NATIVE INSTRUMENT besteht aus den Musikerinnen Felicity Mangan und Stine Janvin Motland (Felicity Mangan *1978 in Geelong (AU) / Stine Janvin Motland *1985 in Stavanger (NO), leben und arbeiten in Berlin, Oslo und Stavanger). Sie arbeiten mit Tonsamples aus der Natur, die sie live mit Stimme erweitern. Daraus entsteht ein rhythmisches Ökosystem aus echten und nachgeahmten Insektengeräuschen und Tierstimmen. Für die Ausstellung in der Stadtgalerie schufen sie mit Wiedergabe (2015) erstmals ein Objekt, das ihre Soundperformance überdauert. Ein Insekt wendet seinen Körper als Resonanzmembran an, um seine Ruftöne zu verstärken.
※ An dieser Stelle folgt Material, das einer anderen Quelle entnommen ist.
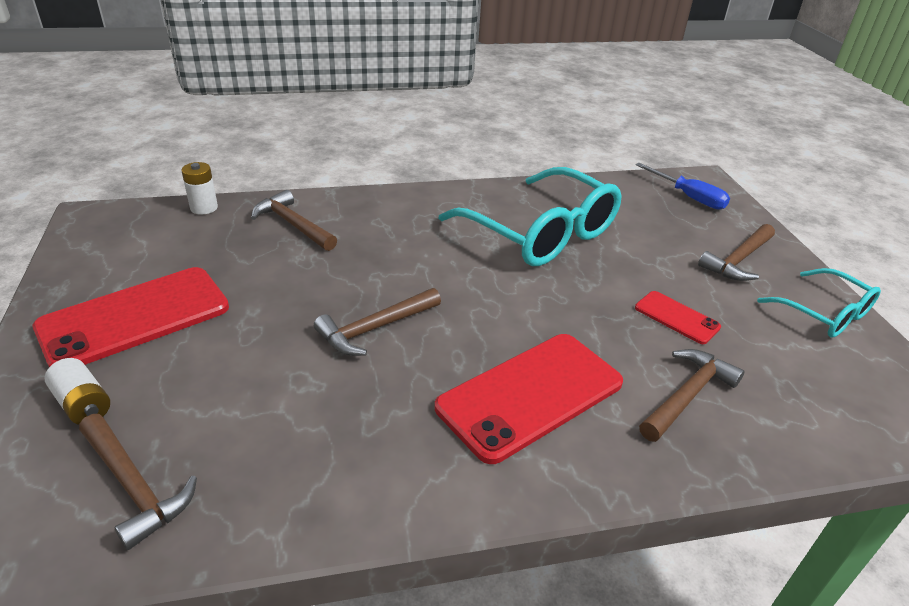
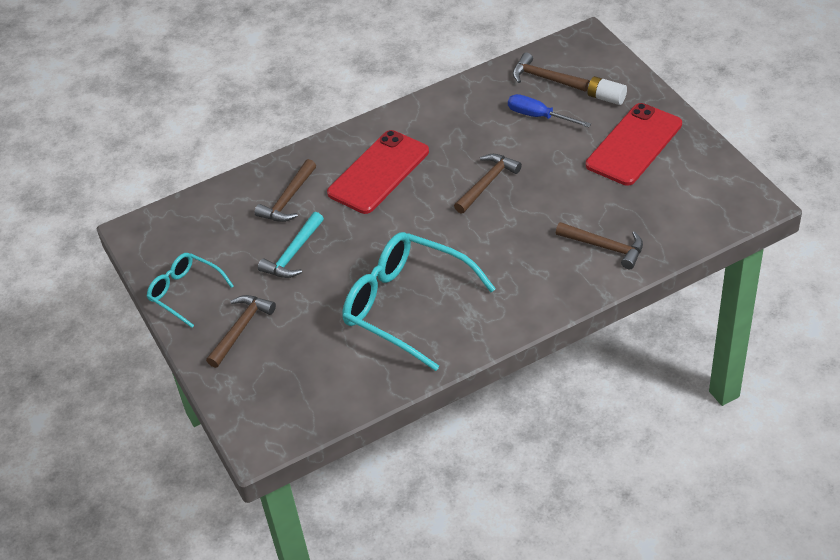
camera: 170 degrees right, 10 degrees up
(204, 208) = (688, 240): white battery -> none
(676, 317) = (293, 254): red phone -> turquoise hammer
(689, 197) = (277, 405): blue screwdriver -> blue screwdriver (539, 116)

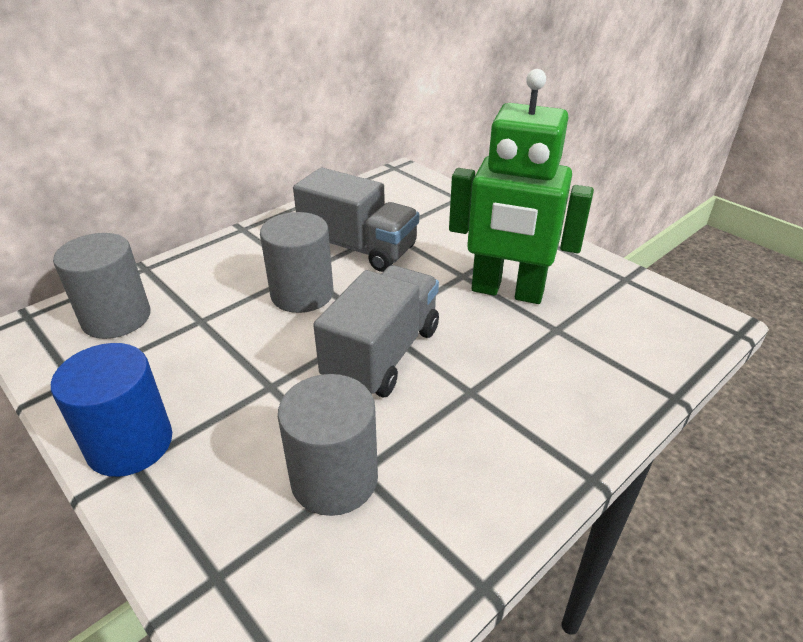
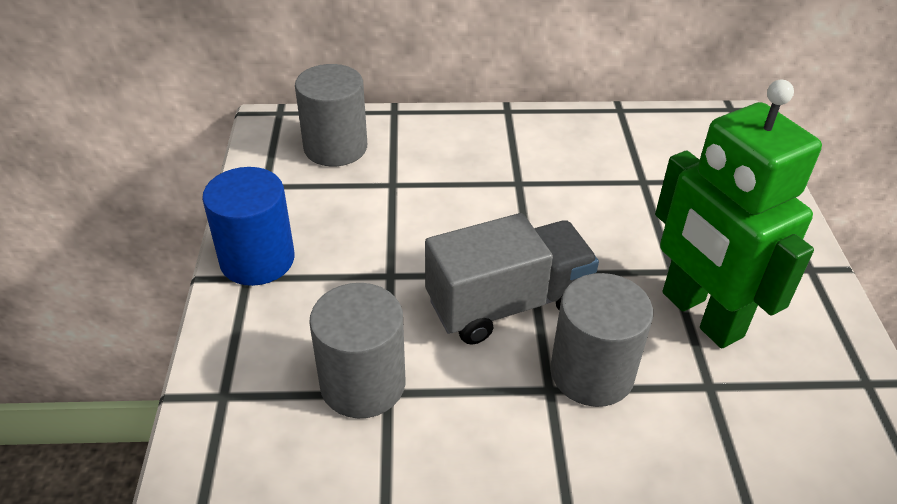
camera: 40 degrees right, 5 degrees up
(302, 294) = (496, 205): grey cylinder -> grey cylinder (592, 373)
(358, 248) = (595, 184): grey truck -> none

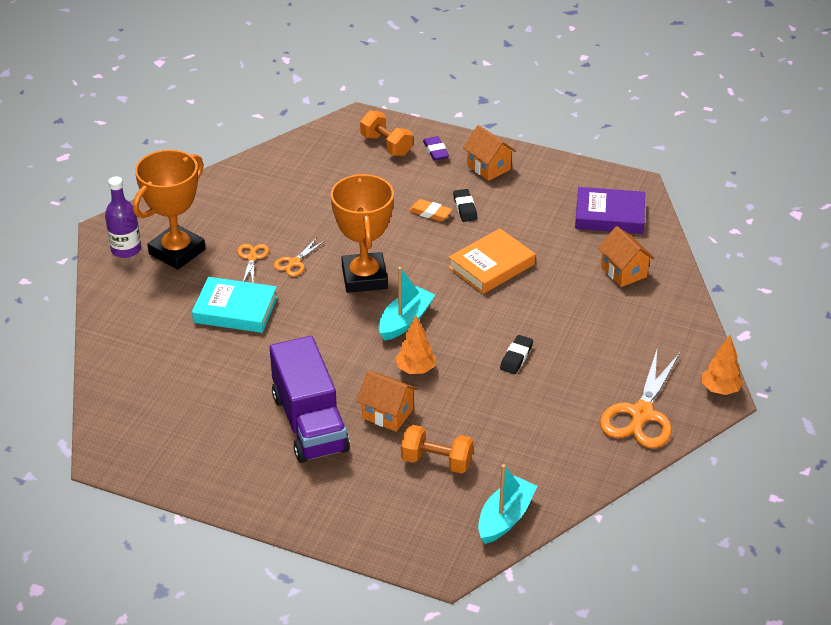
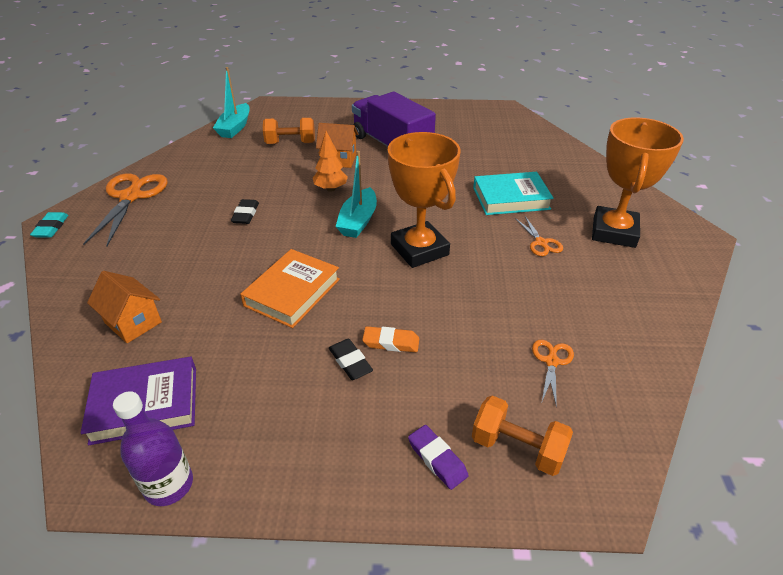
camera: 160 degrees right, 0 degrees up
(126, 249) = (659, 223): purple bottle -> purple bottle (169, 485)
(294, 263) = (497, 247): orange scissors -> orange scissors (551, 361)
(488, 167) = (342, 448): orange house -> none
(720, 390) = (51, 228): orange tree -> turquoise eraser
Aus einfachen Materialien haben Native Instrument ein in sich geschlossenes Lautsprechersystem gebaut, das verschiedene ihrer Feldaufnahmen wiedergibt.
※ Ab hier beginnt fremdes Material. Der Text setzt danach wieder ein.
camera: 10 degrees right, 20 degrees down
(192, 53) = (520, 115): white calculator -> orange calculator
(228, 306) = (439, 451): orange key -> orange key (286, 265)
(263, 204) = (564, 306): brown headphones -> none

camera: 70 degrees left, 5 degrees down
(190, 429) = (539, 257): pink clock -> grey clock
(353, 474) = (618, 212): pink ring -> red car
MARIANNE VIERØ (*1979 in Kopenhagen (DK), lebt und arbeitet in Amsterdam, Berlin und Kopenhagen) präsentiert eine Sammlung absurder Bilderrätsel. Am Boden stehen von der Künstlerin aus Holz hergestellte Pinsel, deren Griffe Beine darstellen. Weiter finden sich in der Ausstellung Werke, die in einer analogen Dunkelkammer entstanden und auf lichtempfindliches Papier projizierte Photoshop-Bilder von digitalisierten Pinselstrichen mit traditionellen Fotogramm-Techniken kombinieren. Die Pinsel in Bounce, Bend, Brush (2015) wirken als greifbares Echo der abstrahierten Silhouetten auf den Drucken. Es ist ein kontinuierliches Wechselspiel zwischen Bildebene, Objekt und Symbol. Vierø verhandelt dabei das Potential subjektiver Gesten gegenüber von stilisierten Formen.
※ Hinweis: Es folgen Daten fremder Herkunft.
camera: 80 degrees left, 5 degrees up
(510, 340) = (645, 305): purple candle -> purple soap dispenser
Die Arbeiten von KATJA MATER (*1979 in Hoorn (NL), lebt und arbeitet in Amsterdam und Brüssel) gehen von den spezifischen Eigenschaften der Medien Fotografie und Film aus. Innerhalb dieser konzentriert sie sich auf Zeit, Licht, Farbe, Raum und Wahrnehmung. In der Diaprojektion The Wheels, 38 colour wheels on 80 black and white slides (2010) sind 80 von der Künstlerin produzierte Farbscheiben in schwarzweiss abgebildet. Mit den drehenden Scheiben experimentierte die Künstlerin in der vorangegangenen Arbeit The Human Colour Wheel (2009) um ein absolutes Weiss zu generieren und dieses mit Langzeitbelichtung zu fotografieren. In vielen Arbeiten spielt sie mit der Spannung, die zwischen dem kontrollierbaren fotografischen Verfahren und ihrem Eingreifen entsteht. Versuch und Irrtum sind wichtige Teile dieses Prozesses. Daraus entstehen Werke, die Hybride zwischen den Medien sind: So beispielsweise in Density Drawing (2010), die aus verschiedenen Belichtungsschichten bestehen. In verschiedenen Arbeitsstadien der Zeichnung belichtete sie dasselbe Negativ. Fotografie und Film sind zeitbasierte Medien. Mater hält mehrere Momente während dem Arbeitsprozess mit Mehrfachbelichtungen auf dem Negativ fest. Somit entstehen Parallelrealitäten, welche zwischen tatsächlicher Information und Interpretation liegen. Sie macht Momente sichtbar welche für das menschlichen Auge nicht sichtbar sind. Tiled 08 (2015) ist ein visuelles und zeitliches Puzzle. Drei Negative wurden zu unterschiedlichen Zeitpunkten im Arbeitsprozess mit demselben Motiv mehrmals belichtet. Jedes Negativ bietet dadurch eine andere Sicht auf dasselbe Motiv, zusammenmontiert zu einem Moment.
MELANIE BONAJOS (*1978 in Heerlen (NL), lebt und arbeitet in Amsterdam und New York) Night Soil: Fake Paradise (2014) ist ein dreiteiliger, experimenteller Dokumentarfilm, welcher der Beziehung des Menschen zu seiner Umwelt heutzutage nachgeht. In der globalisierten, digitalisierten Welt haben viele ihre Naturverbundenheit verloren, respektive versuchen diese durch unterschiedliche Trends aktuell wiederzuerlangen. Der Film dokumentiert verschiedene alternative Lebensmodelle, die dem globalen Kapitalismus entgegenwirken. Im ersten Teil Fake Paradise wird das bewusstseinserweiternde Gebräu Ayahuasca aus verschiedenen Pflanzenextrakten der Amazonas-Region thematisiert. In allen Teilen der Welt wird dieses zur Zeit, obwohl verboten, in Ritualen als eine Art spiritueller Lifestyle konsumiert. Bonajo interessiert sich dafür, wie halluzinogene Mittel auch heute noch alternative, gemeinschaftliche Gesellschaftsentwürfe hervorbringen oder fördern könnten. Sie ist der Ansicht, dass Ayahuasca heutzutage eine ähnliche Bedeutung zukommen könnte, wie es LSD in den 1960er-Jahren hatte.